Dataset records
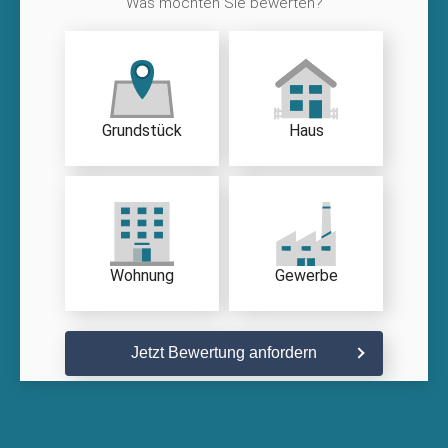
Was möchten Sie bewerten?
Grundstück
Haus
Wohnung
Gewerbe
Jetzt Bewertung anfordern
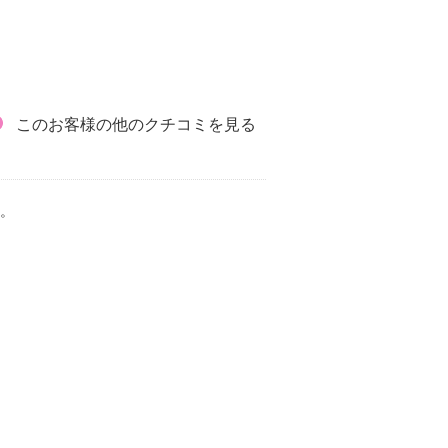
このお客様の他のクチコミを見る
。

■ Action item ■
Output each record precisely as it appears, and drop every picture.

■ Task solution ■
Was möchten Sie bewerten?
Grundstück
Haus
Wohnung
Gewerbe
Jetzt Bewertung anfordern
このお客様の他のクチコミを見る
。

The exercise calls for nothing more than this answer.